In July 2016, Neil Ebedes was fortunate enough to be one of the lucky few birders to witness the first sighting of a Rufous-tailed Scrub-robin in Southern Africa, spotted in Cape Town’s Zeekoevlei picnic area.
Neil went to great lengths to view this stunning bird. Here’s his story.
"Don’t even consider going down for this one"
The birding world was turned upside down when on the 17 July 2016, a group of specialist birders encountered a bird on the way to the Strandfontein Sewage Works. It was located at the Zeekoevlei picnic area, on the eastern banks of Zeekoevlei in Cape Town, South Africa.
The bird did not fit any of the descriptions in local reference books and had the ‘experts’ puzzled. That evening these specialists plus a few more, made the trip out to the site for further examination. It was finally ID’d as a Rufous-tailed Scrub-robin (Cercotrichas galactotes - see page 458 “Birds of Africa” Sinclair and Ryan).
The Rufous-tailed Scrub-robin is a European bird with a migration route as far south as Kenya. Vagrants have occasionally occurred in Malawi. This was a ‘Giga Tick” (as was that Yellow-throated Leaf-love (Chlorocichla flavicollis), located in the Caprivi in March 2016). It’s fairly similar to the Kalahari Scrub-robin with a few subtle differences.
The Rufous-tailed Scrub-robin hides in the dew-laden grass of Zeekoevlei's picnic area. Image by Neil Ebedes.
The find was immediately broadcasted in Trevor Hardaker’s Rare Bird alert, so the information was almost instantly available to birders / twitchers throughout South Africa (and worldwide).
Most self-respecting birders use the above group to keep up to date with the goings on of ‘vagrant species’ and also for education and interest purposes. Meetings were cancelled or shifted, negotiations were conducted with partners and other necessary arrangements made. This was a “must see”.
The challenge however was that I had a medical procedure two weeks prior to this find and the operation was a good opportunity to conduct some necessary repairs to the camera. “nine weeks,” said the urologist. “You shouldn’t drive for four weeks and don’t pick up heavy weights!”
My better half indicated that the urologist would need to give his thumbs-up before I could go. A loan camera would have to be sourced - of the same brand. Too difficult to learn new technologies for such an important find. Time was of the essence, the weather in the Cape was forecast to be foul, with cold front after cold front lashing the Western Cape. Accommodation needed to be arranged.
Driving was touch and go, but approval was given. The lens a Nikkor 80 - 400 AF VRII Zoom F4.5-5.6G was within the weight limits – just (including the camera and monopod approx. 2,5kg). The urologist, an amiable fellow with an excellent ‘bedside manner’ gave that knowing look, the healing process was going well.
Now for the camera! A Nikon D7200 was obtained. The problem identified later was that it had been used by a professional photographer, who had rearranged some buttons to suit specific needs. It had an additional problem. The autofocus was inoperable and only discovered on site. Manual focus for bird photography is not ideal.
The Rufous-tailed Scrub-robin perched on a tree stump in Zeekoevlei's picnic area. Image by Neil Ebedes.
A disappointing first day. The weather was against us and a glimpse was noted by Ian Sinclair. This always remains a ‘grey area’ for birders – can that new bird be ticked? Ian Sinclair is a well-known character in birding circles. An author (and co-author) of many bird books (including Sasol BIRDS of Southern Africa) and an Irishman to boot. What an interesting individual to have on site.
The next day with the weather much improved, the site was again visited. A large crowd had gathered and the bird was soon located! High fives all round, various targets achieved, endorphin levels significantly raised. An enormous number of shots were taken – usually with auto ISO, shutter speed around 1000 at F5.6. EV set at +0.33.
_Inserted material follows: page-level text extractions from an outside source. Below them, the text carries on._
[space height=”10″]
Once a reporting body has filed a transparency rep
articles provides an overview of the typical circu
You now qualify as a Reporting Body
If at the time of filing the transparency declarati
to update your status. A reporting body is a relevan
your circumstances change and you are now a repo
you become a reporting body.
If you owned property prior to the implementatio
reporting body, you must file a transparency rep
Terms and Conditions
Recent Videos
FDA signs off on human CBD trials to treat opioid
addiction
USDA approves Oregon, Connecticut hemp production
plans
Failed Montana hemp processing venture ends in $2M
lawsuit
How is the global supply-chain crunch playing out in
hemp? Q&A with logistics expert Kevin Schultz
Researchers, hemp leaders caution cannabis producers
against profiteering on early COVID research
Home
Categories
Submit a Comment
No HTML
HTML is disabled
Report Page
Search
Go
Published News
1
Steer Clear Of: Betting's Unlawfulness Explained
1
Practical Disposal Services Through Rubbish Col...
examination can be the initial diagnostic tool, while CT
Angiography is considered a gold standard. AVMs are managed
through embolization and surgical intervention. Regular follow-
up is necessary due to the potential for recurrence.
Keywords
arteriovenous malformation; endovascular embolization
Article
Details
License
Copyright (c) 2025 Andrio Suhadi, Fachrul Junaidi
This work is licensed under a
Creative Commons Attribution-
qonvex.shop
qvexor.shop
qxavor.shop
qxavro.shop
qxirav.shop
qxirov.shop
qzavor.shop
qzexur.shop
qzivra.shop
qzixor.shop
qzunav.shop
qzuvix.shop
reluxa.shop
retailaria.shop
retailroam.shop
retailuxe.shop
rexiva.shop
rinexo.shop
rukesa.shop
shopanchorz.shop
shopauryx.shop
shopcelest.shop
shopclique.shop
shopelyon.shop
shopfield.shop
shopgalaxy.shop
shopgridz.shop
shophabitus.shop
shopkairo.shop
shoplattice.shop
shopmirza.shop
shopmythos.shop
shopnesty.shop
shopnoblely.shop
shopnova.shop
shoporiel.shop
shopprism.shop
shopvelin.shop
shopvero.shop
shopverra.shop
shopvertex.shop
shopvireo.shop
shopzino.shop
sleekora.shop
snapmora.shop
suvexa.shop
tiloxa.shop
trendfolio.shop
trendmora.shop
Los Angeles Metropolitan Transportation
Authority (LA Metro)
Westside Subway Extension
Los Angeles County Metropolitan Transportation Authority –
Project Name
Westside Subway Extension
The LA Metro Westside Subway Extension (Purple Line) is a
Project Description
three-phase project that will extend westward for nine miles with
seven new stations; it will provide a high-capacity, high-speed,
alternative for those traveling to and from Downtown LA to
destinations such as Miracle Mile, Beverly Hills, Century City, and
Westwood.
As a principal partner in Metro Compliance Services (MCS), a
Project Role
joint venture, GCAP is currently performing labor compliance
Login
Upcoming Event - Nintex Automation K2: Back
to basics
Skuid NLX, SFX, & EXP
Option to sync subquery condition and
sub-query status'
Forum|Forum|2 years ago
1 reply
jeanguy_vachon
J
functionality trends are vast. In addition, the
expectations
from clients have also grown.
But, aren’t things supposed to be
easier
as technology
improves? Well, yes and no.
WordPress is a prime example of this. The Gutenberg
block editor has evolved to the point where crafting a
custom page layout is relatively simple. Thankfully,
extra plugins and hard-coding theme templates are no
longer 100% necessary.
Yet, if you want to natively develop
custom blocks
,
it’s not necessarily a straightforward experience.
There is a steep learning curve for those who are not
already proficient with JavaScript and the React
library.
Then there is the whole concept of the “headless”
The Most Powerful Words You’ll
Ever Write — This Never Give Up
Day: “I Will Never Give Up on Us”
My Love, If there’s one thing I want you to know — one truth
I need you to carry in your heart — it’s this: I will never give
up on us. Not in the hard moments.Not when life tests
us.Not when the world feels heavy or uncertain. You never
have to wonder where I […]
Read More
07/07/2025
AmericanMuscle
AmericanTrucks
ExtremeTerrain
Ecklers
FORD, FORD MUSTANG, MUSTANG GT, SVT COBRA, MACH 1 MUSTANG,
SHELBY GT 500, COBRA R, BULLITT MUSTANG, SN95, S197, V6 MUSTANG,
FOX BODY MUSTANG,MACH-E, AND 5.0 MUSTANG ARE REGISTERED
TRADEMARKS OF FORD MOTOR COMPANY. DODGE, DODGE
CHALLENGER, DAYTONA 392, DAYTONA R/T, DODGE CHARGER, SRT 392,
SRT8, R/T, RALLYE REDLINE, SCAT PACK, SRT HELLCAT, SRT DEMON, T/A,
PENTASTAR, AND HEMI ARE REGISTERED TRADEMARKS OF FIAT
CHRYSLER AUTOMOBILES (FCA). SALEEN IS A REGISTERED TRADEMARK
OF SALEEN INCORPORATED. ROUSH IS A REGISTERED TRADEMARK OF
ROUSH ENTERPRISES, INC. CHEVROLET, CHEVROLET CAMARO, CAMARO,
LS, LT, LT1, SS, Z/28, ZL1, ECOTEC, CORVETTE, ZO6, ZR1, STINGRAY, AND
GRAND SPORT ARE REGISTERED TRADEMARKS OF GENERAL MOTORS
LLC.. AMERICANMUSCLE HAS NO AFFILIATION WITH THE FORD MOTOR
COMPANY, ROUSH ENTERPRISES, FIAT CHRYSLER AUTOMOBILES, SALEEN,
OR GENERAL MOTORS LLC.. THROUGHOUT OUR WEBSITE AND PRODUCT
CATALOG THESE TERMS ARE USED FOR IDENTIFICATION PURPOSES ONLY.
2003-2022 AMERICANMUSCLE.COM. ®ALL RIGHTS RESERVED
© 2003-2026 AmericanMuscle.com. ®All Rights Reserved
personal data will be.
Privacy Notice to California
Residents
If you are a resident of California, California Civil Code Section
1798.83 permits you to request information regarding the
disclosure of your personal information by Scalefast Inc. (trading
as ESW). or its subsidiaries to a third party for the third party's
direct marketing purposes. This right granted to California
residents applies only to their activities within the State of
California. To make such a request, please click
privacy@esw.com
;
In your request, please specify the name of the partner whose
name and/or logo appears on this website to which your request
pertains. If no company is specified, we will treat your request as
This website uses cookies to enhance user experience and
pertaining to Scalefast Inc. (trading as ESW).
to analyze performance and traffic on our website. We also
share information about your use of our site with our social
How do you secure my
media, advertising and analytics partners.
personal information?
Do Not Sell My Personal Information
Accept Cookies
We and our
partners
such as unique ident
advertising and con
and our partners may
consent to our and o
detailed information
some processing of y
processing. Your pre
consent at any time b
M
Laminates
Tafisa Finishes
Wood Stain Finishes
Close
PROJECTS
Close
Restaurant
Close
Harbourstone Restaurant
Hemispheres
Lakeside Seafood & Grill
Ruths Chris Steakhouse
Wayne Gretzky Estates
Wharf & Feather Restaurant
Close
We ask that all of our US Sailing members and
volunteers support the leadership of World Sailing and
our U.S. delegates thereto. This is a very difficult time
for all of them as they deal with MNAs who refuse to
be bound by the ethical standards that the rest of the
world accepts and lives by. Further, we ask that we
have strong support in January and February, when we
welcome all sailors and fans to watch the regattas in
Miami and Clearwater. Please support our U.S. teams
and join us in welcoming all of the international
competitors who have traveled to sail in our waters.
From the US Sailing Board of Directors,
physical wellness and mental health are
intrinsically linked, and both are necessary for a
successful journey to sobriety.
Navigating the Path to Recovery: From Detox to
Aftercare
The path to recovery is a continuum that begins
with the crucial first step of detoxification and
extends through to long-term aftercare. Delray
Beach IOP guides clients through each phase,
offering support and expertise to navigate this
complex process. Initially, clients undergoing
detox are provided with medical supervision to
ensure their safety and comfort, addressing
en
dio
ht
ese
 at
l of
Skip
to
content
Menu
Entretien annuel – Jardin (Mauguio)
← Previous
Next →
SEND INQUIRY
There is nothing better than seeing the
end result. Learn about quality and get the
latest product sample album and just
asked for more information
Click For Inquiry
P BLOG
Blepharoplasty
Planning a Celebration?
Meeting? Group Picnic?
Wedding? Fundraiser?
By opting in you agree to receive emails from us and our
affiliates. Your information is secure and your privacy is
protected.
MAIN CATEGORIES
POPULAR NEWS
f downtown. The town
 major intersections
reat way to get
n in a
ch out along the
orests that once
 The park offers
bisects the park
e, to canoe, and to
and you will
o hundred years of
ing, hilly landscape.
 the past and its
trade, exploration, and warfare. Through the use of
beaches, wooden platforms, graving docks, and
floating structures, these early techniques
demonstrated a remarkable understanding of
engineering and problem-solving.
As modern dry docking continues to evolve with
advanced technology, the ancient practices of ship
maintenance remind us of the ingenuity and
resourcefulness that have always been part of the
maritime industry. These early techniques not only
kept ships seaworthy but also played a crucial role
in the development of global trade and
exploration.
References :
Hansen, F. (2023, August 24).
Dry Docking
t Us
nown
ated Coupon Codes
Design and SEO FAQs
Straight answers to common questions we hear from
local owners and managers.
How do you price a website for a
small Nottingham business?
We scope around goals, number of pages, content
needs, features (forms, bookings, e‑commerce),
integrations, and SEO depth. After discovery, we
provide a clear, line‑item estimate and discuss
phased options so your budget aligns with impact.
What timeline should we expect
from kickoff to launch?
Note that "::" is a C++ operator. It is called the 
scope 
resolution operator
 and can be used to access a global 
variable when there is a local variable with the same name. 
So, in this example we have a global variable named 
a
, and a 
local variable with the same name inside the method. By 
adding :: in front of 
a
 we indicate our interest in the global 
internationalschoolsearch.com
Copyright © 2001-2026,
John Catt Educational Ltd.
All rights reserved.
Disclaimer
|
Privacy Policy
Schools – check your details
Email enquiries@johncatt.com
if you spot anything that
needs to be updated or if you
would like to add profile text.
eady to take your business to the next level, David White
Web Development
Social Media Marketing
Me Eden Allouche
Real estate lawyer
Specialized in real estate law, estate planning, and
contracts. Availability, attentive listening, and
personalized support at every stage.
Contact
Birders are a jovial and sociable bunch, with many interesting interactions. This bird should have returned to Europe by now, it was probably a case of ‘reverse’ migration.
Our Rufous-tailed Scrub-robin has become the largest ‘twitch’ in Southern Africa (now well over 1100 twitchers). It continues to be located and reported in the same area.
That vagrant Spotted crake located at various sites including Midrand (January 2016) has been downgraded into second place.